Everybody has heard of the famous and mysterious Nazca lines but nobody seems to know for sure how they were ever created and why. The lines are a series of geoglyphs located in the Nazca Desert, stretched out over an arid area of 500 sq km. They form a network of more than 800 lines, 300 figures and some 70 animal and plant drawings. Among them are a 90 m long monkey, a condor with a 130 m wingspan, a hummingbird, a parrot, and a figure known as the astronaut. It is believed that they were created by the people of the Nasca Culture between 200 BC and 700 AD and have religious meaning. A common theory is that they used sticks at both ends of a line and a long rope between them to guide the people drawing the line (the drawing was actually done by removing the reddish-brown iron oxide coated pebbles which cover the surface of the Nazca desert). Hmmm. Too easy. Like some others, we support the theory that the lines were created with the help of aliens. Why else would they draw a picture of a man-like creature that so obviously looks like an astronaut… 🙂
Arequipa is very much a colonial town. In fact it looks like many other colonial towns in the region. What makes it special is that many colonial buildings were built of sillar, a pearly white volcanic rock, from which the city gets the nickname La Ciudad Blanca (“The White City”). The historic centre is now a UNESCO world heritage site. It’s nice to walk around in for no more than a day. One of the nicest sights is the Santa Catalina convent, which is a small and colorful city within the city. We also had some good food and actually had the best french fries (which means fried for a little more than just 10 seconds and crispy) in the whole of South America at.. a local Turkish restaurant.

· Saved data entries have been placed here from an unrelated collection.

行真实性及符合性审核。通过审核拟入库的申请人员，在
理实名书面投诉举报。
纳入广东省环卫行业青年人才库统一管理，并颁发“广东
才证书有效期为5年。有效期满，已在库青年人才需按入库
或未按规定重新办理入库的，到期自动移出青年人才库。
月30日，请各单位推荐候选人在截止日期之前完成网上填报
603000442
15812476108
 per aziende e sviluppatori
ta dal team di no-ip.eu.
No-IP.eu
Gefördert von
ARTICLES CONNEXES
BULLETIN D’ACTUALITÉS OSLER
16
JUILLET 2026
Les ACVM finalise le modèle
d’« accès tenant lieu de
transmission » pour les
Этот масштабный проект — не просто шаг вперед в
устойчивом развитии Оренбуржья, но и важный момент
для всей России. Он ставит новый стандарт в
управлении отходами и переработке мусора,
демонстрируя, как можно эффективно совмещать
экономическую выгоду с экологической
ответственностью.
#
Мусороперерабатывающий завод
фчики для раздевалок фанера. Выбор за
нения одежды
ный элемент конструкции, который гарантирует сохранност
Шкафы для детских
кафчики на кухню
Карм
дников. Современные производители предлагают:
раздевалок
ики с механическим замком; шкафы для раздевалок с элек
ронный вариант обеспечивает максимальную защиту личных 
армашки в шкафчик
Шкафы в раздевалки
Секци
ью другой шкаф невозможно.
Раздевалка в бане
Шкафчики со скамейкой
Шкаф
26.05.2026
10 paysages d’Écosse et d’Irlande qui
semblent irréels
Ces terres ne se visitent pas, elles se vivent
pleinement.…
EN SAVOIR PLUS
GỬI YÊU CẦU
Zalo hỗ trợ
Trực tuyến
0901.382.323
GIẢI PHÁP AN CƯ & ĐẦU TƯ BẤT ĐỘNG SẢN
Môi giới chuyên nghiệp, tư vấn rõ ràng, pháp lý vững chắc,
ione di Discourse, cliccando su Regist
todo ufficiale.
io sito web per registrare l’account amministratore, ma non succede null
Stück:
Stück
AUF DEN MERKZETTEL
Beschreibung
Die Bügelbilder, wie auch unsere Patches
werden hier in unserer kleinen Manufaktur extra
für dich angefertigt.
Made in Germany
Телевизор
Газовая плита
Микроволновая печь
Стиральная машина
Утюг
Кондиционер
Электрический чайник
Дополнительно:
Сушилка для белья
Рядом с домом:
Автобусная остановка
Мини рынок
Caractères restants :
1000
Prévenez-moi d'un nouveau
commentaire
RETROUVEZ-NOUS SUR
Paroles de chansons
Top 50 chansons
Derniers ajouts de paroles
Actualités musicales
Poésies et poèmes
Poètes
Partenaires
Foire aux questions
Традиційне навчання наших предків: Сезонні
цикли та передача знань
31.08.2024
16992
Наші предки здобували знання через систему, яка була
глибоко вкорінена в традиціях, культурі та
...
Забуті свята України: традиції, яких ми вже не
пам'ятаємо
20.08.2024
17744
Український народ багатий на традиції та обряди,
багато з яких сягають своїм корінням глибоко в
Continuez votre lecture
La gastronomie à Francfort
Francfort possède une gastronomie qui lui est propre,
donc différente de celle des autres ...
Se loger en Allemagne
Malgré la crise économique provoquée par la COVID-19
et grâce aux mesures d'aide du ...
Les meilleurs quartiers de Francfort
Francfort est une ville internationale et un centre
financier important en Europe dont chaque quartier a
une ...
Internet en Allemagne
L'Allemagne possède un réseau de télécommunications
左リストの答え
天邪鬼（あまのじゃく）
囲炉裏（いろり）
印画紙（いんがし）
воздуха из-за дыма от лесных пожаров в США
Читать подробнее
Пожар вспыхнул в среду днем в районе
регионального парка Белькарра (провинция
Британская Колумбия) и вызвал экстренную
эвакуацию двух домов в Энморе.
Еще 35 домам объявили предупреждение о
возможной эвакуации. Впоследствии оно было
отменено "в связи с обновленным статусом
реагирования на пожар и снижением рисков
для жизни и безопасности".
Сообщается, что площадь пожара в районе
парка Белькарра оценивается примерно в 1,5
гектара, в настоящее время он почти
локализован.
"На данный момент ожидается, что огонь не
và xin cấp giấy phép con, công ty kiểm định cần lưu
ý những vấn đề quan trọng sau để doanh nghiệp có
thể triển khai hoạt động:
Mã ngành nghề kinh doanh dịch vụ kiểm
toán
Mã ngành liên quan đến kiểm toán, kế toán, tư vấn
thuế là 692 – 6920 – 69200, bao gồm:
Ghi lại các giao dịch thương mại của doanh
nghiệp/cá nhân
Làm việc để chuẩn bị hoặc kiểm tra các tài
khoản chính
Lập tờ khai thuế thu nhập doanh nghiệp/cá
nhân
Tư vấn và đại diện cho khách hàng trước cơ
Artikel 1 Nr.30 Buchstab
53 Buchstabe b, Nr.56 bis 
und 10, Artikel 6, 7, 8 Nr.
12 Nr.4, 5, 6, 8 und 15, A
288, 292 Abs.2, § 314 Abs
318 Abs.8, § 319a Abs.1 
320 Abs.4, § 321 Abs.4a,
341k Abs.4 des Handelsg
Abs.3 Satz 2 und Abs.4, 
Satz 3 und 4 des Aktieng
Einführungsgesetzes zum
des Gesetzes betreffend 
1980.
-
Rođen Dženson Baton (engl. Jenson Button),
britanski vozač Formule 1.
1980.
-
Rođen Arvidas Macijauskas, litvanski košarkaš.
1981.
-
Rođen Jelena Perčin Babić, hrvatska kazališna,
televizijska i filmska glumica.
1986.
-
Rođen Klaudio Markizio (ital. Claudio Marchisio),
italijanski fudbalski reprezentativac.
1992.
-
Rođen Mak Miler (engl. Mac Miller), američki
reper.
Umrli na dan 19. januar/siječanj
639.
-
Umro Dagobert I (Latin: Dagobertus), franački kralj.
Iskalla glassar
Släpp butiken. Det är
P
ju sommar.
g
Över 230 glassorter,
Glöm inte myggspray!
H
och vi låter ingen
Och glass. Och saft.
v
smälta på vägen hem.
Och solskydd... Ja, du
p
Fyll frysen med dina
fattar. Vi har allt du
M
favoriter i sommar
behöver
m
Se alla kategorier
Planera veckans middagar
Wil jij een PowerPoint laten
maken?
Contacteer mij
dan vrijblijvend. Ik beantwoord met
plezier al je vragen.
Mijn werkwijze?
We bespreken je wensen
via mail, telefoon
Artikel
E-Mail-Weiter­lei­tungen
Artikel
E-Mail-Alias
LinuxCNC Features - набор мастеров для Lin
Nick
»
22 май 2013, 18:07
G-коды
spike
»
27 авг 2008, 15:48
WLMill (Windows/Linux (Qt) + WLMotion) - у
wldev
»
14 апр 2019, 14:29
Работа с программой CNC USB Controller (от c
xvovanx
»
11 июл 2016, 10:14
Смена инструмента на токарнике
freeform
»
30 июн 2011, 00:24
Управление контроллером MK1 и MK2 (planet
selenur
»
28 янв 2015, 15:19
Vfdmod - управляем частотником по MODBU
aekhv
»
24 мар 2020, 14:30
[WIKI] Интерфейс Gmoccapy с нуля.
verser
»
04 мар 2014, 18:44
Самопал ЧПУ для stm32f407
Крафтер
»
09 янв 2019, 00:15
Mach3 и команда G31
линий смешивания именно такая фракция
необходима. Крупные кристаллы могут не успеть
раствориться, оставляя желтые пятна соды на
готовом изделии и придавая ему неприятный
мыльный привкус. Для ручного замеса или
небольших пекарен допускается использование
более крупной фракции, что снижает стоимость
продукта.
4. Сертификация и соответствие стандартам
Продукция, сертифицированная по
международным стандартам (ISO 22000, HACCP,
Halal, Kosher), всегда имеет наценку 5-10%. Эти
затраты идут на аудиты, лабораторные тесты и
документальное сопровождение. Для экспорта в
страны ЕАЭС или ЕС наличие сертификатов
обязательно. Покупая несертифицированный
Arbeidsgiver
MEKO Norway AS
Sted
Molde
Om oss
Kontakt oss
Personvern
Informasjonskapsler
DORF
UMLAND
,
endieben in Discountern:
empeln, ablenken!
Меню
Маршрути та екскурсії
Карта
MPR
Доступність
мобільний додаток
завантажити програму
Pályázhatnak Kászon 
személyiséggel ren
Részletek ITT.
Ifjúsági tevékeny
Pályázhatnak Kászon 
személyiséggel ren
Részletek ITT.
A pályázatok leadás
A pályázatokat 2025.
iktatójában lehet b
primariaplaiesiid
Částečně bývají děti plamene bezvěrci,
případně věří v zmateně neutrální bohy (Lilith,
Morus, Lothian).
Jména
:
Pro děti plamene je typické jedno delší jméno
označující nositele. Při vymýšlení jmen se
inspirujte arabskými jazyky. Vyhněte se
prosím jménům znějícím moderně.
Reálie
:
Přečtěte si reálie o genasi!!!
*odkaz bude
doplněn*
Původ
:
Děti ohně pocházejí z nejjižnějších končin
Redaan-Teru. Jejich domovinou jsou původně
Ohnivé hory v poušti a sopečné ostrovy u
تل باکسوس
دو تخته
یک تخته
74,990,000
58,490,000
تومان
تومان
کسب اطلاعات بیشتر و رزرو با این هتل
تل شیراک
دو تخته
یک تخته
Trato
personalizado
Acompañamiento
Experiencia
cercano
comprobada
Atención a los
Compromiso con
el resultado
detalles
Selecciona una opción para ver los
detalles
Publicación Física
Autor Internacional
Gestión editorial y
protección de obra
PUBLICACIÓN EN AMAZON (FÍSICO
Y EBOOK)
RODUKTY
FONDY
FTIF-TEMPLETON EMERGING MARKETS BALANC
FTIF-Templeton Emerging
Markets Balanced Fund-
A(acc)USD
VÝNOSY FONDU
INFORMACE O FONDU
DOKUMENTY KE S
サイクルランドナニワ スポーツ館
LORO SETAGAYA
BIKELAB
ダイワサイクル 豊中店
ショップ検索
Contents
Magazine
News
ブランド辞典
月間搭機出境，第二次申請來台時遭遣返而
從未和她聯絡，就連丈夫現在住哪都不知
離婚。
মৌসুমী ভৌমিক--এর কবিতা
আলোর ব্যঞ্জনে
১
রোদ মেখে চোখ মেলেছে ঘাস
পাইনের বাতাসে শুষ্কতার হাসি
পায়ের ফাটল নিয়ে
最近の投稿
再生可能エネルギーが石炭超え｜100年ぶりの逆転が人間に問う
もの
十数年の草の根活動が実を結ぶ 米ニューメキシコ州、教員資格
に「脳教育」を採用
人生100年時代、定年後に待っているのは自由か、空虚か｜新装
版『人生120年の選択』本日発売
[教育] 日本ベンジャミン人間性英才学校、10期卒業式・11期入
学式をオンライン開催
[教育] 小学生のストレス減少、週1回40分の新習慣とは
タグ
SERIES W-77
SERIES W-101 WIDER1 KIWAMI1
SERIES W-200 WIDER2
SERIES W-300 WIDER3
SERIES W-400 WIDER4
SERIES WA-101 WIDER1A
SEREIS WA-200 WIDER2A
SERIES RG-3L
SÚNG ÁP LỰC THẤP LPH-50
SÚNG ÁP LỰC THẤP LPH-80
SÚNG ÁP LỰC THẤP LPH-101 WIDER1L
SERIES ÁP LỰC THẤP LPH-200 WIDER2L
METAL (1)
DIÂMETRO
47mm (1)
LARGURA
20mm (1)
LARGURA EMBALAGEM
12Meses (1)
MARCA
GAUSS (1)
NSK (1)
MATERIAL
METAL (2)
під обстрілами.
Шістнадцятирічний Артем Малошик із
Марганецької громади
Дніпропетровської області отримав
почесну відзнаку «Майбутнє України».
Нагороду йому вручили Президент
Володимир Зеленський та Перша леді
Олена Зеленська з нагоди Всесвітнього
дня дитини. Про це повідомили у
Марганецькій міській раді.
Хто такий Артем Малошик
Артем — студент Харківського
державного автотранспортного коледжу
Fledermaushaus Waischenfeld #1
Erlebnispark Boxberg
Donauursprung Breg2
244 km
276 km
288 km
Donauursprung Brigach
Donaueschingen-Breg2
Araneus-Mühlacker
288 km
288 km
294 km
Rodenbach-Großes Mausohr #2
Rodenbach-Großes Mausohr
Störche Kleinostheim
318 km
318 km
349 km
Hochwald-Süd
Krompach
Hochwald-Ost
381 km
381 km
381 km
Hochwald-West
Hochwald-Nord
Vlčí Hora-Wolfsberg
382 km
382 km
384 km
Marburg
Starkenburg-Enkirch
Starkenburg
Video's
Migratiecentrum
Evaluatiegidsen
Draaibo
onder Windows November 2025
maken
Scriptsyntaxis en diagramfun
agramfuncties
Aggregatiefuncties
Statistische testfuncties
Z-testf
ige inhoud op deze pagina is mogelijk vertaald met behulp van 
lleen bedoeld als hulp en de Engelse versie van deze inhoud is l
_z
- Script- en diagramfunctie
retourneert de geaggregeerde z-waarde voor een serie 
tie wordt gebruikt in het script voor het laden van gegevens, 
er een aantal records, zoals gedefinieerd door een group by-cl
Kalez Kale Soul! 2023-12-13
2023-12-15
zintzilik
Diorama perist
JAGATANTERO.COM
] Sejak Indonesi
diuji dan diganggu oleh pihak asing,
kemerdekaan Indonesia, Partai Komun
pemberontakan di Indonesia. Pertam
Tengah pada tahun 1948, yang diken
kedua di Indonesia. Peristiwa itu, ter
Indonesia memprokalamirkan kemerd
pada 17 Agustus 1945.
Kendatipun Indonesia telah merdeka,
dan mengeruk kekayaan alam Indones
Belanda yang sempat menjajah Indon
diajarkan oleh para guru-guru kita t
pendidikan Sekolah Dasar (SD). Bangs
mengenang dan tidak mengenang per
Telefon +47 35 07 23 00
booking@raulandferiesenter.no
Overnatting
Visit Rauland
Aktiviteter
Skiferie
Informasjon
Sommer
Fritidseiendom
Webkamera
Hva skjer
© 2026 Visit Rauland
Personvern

From Arequipa we took the bus (around 8 hours) to Nazca (Nasca) where we arrived around midnight. Pretty late but upon arrival we could still decide on the time of our flight over the Nazca Lines the next morning. And that’s what you’re there for. Not much else to do in Nazca. See the lines and get the next bus out.. The flights are in Cessna planes that fit 6 people including the pilot. So small groups and everyone has a window seat. To make sure people on both sides of the plane get to see everything, the pilot circles around like it’s some stunt show. Not for people with weak stomachs. But you do get stunning views and, if your stomach allows, you can take some really good pictures.
So after the flight and a nice lunch it was indeed time to leave town. It only takes around 7 hours by bus to get to Lima.. Sigh.. And the only exciting thing along the way was a sand storm that swept across the road. Oh well. We survived. In Lima we had a hotel booked in Miraflores, a district which is known for its shopping areas, gardens, flower-filled parks and beaches. It is one of the upscale districts that make up the city of Lima. But the hotel wasn’t quite up to par. The people were really nice but it was just too hot and noisy. So the next day we moved to another, a little more expensive, hotel a few blocks away which was a lot better. Just in time as my bowels decided to rebel against me the next day. I barely managed to survive the city tour around Miraflores and to Pachacamac, an Inca archeological site nearby… Lima is a big modern city with a nice colonial center. The one thing that always strikes me when we get to such cities is that the people in general are so much fatter. It must be a sign of prosperity..
Because there is no direct connection from Lima to Cuenca in Ecuador, we flew to Tumbes in the North of Peru and from there took the bus across the border into Ecuador and to Cuenca. That was on the 24th, my birthday, and not the most exciting way to spend that day. It was also the last day of carnaval and for some reason that totally eludes me, the people on this side of the Andes seem to think it’s funny to spray each other (or if they have the chance, total strangers) with water, soaking them to the bone. You might think that sitting in a bus is safe but, as we found out the hard way, it isn’t. They managed to empty complete buckets of water through the open windows of the bus and, as it was moving, managed to soak many of the passengers… (Of course, we closed the windows after the first bucket but the people in front of us didn’t, so we got hit twice). After a change of clothes later in our very nice hotel in Cuenca we had a splendid dinner to finally celebrate the day.. I must say that it feels very strange to have my birthday abroad for the second time during this trip. It makes you realize how long we’ve been away from home. The fun thing is that instead of 2 different countries I had them in 3!